The mathematical reception has been more generally positive, with audiences reactions to screenings of the film version ranging from "mildly amused to enthusiastic." Mathematician Robert Osserman, while acknowledging the musical as unique to the point of making comparisons difficult, found it fun and moving and praised the actors and the music. He especially pointed out the mathematical accuracy, but mildly complained about stereotyping of mathematicians and the differences between the true story of Andrew Wiles and the fictional story of Daniel Keane: Unlike Keane, Wiles did not withdraw to his attic for seven years and did not solve the complete Shimura-Taniyama conjecture. Richard Taylor's role in the proof is also omitted in the fictionalized version. Michele Emmer's review in the Mathematical Intelligencer was positive, stating "the gamble of trying to produce an entertaining and mathematically correct musical turned out a success." In their book Math Goes to the Movies, mathematicians Burkard Polster and Marty Ross were enthusiastic about Fermat's Last Tango, calling it "terrific fun" and a "must-see". In her book Science on Stage From Doctor Faustus to Copenhagen, literary scholar Kirsten Shepherd-Barr noted the musical's "successful integration of a surprising amount of 'real' mathematics with a charming and witty score."

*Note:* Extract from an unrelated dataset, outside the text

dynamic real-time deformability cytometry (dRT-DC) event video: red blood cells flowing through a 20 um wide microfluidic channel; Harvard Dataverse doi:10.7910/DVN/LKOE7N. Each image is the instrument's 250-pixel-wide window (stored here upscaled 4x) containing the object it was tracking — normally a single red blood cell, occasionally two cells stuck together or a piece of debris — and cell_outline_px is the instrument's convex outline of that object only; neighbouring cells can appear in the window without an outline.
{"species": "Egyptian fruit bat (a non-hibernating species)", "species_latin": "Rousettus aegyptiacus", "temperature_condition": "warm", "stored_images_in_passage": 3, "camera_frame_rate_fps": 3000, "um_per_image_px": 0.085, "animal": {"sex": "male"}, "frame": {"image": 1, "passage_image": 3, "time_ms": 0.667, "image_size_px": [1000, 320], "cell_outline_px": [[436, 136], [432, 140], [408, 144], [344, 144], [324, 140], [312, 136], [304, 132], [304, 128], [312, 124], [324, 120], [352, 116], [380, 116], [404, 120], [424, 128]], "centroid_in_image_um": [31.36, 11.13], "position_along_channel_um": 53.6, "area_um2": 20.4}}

In his book Dr. Riemann's Zeros: The Search for the $1 Million Solution to the Greatest Problem in Mathematics, journalist Karl Sabbagh wrote about seeing a performance of Fermat's Last Tango after meeting Andrew Wiles at Princeton. He described the Daniel Keane in the musical as "an accurate portrayal of Wiles" and stated "The writers of this musical had managed to capture the essence of the mathematical enterprise and to see that the human drama of Wiles's struggle with Fermat's Last Theorem embodied as much passion, frustration and triumph as is found in the plot of any conventional film or play." Andrew Wiles himself saw the musical in December 2000, with his family. In an interview, he later stated that he "really liked the portrayal of the personal part of the story - the whole idea of the threesome at the tango was beautifully done" and that he felt "it had been very intelligently written".

== Recordings ==
On the initiative of Clay Mathematics Institute president Arthur Jaffe, a high quality live performance video was made, directed by David Stern. It was first shown to an audience of four hundred people in July 2001 in Berkeley, and later sold at cost by the Clay Mathematics Institute in both VHS and DVD editions. A pamphlet about the mathematics and the mathematicians as well as the actors in the musical was included. The film was shown at various mathematical conferences.

A recording made on December 18, 2000, was distributed as a CD version by Original Cast Records. It was positively reviewed by Matthew Murray, who especially praised Edwardyne Cowan's performance as Anna Keane.